If you look up the word “not a virgin” in the dictionary, it’s a picture of me wearing a sick leather jacket.
I don’t know who needs to hear this but you’re not a savage, you’re an idiot.
The home invasion ruined us. We never stood a chance against the houses.
Not to brag, but I’m NOT going to buy a fitness machine, like a Peloton, only to have it turn into a clothing rack.
I’m going to eat until I reach the point where I, myself, am the large, stationary clothing rack in the corner of a room.
If I don’t stumble across a dead body soon, I’m going to quit jogging all together
Scary: A wolf chasing you
Scarier: A werewolf chasing you
Scariest: A werewolf with a clipboard chasing you
Me, taking my clothes off at a crematorium: So, where’s the sauna?
[interview]
HIM: have u ever bribed anyone?
ME: *pulls a package of OREO’s from briefcase and slides across table* depends on who’s asking
CLIENT: remember what i said
HITMAN: yeah make it look like my little brother
CLIENT: huh
HITMAN: an accident
CLIENT:
HITMAN: i do comedy too
CLIENT: are you any good
HITMAN: i always kill
CLIENT:
HITMAN: that was a joke
CLIENT: ah
Me: Do that thing I like
Him: [panics because I’m very inconsistent]
You know what really makes me smile?
Fascial muscles.
Taking my winter tires off but not putting my summer tires back on. I’m done with the tire bullshit.

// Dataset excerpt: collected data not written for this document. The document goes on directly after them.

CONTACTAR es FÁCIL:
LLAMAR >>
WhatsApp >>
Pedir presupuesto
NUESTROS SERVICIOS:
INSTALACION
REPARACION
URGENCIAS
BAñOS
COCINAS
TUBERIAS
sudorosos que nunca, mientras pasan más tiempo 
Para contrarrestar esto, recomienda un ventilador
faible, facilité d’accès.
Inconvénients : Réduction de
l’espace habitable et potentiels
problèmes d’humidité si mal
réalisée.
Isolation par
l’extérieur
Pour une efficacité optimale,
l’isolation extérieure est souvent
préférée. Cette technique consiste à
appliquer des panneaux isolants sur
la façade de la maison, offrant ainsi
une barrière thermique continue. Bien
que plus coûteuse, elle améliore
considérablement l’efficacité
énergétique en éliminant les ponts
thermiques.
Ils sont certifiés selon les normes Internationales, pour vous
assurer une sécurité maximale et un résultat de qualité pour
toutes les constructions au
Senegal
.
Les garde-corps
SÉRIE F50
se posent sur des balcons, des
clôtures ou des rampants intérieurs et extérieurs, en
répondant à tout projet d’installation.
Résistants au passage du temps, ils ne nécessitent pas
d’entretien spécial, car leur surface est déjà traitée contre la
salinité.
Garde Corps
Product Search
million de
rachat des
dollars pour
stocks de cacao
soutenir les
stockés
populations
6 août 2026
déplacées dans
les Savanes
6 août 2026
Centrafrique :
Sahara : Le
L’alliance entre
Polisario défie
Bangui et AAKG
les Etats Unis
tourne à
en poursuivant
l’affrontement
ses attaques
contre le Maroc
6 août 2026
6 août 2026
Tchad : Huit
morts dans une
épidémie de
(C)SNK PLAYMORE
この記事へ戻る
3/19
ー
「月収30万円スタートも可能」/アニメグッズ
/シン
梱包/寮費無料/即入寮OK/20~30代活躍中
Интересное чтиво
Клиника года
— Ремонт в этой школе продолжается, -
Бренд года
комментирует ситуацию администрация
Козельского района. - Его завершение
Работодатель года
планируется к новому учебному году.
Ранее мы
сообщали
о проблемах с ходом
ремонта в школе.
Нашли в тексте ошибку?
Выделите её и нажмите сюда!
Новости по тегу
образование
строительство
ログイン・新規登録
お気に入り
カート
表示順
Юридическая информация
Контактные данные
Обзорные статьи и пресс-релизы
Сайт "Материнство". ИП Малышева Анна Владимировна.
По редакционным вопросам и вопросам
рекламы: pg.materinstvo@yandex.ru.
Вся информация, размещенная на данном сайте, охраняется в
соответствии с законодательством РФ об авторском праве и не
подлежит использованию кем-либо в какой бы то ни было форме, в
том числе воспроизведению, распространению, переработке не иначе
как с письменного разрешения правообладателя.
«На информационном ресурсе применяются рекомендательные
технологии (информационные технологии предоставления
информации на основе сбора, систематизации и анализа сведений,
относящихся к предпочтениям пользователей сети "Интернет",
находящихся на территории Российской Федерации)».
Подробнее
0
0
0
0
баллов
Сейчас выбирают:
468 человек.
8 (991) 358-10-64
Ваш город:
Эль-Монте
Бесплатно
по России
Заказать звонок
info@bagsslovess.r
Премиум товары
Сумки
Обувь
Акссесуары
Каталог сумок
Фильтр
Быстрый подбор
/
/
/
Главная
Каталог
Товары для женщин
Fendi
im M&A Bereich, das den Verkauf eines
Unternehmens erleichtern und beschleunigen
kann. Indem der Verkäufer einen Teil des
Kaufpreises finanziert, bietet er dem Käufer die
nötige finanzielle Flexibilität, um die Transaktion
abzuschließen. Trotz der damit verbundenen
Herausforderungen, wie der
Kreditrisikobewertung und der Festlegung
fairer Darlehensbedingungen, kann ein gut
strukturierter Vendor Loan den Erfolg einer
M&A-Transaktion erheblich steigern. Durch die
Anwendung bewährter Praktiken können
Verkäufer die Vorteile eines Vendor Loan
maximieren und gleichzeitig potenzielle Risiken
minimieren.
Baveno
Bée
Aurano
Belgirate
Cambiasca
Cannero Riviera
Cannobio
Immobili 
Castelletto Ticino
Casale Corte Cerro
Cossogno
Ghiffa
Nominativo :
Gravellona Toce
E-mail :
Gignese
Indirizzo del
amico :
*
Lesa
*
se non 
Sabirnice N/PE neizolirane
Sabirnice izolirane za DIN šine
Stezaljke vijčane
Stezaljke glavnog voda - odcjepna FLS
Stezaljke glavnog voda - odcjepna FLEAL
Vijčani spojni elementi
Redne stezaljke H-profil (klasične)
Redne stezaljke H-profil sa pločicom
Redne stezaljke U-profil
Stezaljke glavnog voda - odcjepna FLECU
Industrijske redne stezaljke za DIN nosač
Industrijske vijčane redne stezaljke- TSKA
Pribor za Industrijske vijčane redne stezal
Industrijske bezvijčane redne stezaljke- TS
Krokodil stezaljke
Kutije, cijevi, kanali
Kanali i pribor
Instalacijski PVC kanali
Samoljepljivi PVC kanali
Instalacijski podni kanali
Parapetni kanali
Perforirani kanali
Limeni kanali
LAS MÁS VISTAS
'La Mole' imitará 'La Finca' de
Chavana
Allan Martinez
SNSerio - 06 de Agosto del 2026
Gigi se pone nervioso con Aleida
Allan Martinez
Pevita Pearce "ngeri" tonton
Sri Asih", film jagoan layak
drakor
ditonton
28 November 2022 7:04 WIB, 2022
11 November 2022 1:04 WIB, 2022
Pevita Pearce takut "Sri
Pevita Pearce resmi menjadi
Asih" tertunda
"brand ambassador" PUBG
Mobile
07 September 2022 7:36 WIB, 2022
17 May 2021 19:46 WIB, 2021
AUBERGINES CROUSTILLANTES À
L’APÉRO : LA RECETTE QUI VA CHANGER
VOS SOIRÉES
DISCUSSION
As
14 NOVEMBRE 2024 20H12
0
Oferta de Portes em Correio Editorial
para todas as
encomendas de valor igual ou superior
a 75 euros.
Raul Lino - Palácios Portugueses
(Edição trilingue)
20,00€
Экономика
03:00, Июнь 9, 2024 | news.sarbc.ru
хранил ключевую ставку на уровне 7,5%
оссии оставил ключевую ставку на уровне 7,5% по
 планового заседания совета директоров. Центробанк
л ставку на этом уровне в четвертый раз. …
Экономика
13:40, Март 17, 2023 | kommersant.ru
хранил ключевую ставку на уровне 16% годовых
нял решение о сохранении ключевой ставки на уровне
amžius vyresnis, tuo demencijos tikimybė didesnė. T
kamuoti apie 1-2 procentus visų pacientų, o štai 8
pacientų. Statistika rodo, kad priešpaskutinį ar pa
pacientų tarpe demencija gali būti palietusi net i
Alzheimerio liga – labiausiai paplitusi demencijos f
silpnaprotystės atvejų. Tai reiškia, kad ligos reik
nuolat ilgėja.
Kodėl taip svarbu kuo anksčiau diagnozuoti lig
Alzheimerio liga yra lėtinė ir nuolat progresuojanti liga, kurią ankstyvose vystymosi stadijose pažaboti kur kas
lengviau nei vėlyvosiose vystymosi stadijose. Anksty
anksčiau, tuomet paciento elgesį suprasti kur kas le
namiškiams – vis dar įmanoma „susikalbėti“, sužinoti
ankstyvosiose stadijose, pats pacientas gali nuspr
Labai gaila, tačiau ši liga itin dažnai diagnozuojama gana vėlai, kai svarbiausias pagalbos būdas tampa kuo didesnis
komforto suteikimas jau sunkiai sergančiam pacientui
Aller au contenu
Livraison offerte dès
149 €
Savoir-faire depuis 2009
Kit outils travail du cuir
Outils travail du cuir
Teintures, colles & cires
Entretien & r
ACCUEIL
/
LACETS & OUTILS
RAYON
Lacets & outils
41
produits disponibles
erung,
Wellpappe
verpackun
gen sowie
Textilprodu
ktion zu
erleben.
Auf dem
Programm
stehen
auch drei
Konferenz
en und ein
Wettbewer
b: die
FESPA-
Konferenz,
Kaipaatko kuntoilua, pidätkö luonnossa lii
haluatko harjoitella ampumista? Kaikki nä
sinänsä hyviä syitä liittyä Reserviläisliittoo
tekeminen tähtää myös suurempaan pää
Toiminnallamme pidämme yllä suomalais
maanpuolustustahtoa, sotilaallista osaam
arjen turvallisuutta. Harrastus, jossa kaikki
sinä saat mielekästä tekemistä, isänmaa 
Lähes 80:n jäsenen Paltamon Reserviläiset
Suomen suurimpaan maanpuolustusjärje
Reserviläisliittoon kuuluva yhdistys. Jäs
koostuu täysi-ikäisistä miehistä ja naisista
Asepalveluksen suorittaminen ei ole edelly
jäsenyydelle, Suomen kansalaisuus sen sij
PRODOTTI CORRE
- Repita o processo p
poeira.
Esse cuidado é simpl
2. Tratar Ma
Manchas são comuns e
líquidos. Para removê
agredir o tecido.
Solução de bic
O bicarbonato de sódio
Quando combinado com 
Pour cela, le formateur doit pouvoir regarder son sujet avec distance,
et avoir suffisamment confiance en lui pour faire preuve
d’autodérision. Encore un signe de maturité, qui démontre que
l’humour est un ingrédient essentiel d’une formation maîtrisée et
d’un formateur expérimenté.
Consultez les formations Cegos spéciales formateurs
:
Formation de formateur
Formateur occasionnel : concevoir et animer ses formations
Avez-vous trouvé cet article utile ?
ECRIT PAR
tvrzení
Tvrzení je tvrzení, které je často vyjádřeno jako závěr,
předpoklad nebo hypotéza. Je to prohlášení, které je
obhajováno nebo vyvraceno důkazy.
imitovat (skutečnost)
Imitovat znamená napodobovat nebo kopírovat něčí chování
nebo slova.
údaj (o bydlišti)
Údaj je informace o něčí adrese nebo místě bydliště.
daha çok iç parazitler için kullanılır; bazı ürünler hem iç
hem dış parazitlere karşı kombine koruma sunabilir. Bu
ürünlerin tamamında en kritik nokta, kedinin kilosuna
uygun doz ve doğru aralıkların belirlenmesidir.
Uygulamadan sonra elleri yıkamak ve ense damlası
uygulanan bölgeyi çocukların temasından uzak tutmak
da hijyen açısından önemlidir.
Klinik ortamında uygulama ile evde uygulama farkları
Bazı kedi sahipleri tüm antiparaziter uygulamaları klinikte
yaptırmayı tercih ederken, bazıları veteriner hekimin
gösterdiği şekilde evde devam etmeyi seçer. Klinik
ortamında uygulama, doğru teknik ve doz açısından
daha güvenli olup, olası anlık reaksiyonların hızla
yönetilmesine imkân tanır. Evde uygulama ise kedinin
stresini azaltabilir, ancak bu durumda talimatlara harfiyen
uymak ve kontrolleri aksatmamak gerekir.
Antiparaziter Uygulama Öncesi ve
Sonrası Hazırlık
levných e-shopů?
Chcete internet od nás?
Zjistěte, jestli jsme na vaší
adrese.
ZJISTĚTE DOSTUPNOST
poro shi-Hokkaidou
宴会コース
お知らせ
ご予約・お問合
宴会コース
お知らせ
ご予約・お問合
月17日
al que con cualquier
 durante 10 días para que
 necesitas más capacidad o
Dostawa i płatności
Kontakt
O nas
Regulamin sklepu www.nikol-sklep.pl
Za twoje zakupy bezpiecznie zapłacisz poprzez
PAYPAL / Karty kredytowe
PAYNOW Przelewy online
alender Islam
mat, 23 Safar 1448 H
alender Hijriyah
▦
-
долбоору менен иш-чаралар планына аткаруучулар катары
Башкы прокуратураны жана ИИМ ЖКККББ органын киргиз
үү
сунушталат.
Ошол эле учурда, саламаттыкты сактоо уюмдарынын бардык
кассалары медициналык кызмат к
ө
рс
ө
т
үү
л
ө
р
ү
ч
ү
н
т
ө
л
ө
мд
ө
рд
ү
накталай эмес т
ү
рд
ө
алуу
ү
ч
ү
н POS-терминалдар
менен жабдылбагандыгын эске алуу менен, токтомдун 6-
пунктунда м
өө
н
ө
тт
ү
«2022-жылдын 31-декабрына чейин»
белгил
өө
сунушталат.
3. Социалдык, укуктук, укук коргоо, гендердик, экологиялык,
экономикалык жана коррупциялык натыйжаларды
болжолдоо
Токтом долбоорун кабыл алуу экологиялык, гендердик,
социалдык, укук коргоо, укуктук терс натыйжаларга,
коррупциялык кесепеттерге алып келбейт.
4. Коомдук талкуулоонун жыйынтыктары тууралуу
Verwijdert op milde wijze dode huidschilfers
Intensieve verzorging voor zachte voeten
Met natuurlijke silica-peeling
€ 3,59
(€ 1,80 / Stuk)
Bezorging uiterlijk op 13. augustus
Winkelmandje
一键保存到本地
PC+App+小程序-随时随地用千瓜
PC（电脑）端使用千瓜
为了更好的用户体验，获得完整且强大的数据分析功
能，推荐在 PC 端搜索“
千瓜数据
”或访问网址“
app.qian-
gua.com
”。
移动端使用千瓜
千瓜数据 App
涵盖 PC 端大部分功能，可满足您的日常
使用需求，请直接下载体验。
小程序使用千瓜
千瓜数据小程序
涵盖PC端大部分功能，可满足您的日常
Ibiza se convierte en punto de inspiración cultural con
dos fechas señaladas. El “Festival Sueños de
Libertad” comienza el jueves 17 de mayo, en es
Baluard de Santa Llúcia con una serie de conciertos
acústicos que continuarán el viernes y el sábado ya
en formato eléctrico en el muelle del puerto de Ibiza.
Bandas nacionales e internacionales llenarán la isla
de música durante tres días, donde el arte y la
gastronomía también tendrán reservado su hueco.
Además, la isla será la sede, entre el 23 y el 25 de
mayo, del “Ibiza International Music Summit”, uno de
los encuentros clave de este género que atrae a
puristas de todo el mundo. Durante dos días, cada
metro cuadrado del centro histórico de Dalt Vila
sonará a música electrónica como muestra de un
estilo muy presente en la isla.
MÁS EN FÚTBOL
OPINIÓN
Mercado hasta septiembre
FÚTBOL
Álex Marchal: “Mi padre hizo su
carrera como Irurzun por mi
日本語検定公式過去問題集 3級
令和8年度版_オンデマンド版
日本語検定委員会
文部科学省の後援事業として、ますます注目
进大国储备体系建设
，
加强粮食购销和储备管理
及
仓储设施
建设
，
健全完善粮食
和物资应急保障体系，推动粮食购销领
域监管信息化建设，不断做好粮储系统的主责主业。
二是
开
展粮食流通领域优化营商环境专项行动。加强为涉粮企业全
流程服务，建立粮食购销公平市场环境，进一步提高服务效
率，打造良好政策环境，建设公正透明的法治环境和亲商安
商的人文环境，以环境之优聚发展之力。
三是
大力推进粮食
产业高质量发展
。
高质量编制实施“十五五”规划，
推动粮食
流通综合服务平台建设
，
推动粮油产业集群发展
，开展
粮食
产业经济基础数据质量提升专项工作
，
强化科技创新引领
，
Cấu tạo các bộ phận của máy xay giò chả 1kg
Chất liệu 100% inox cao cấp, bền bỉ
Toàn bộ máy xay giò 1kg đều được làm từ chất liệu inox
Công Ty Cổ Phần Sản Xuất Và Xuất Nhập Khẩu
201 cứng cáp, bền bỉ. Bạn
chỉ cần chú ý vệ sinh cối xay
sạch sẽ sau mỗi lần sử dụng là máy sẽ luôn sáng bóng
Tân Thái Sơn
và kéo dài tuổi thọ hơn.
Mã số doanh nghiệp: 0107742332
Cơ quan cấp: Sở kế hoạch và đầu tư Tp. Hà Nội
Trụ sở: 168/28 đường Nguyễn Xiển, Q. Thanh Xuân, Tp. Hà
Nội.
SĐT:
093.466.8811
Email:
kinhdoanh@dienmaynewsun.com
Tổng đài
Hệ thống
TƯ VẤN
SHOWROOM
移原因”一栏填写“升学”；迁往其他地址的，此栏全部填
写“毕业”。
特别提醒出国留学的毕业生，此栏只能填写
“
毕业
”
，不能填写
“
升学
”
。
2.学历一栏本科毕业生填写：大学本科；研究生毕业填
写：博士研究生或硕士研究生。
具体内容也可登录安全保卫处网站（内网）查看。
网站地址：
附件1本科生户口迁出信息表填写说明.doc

[first day working as a librarian]
ME: shhhhhhhhhhhhhh
HR MANAGER [annoyed]: as I was saying
I hate when people say, “Don’t worry about the things you can’t control.”
UMMMMM……HELLO!!
That’s exactly what I’m worried about!!
My older daughter lives in a constant state of incredulity because everything she hears is “the dumbest thing [she’s] ever heard.”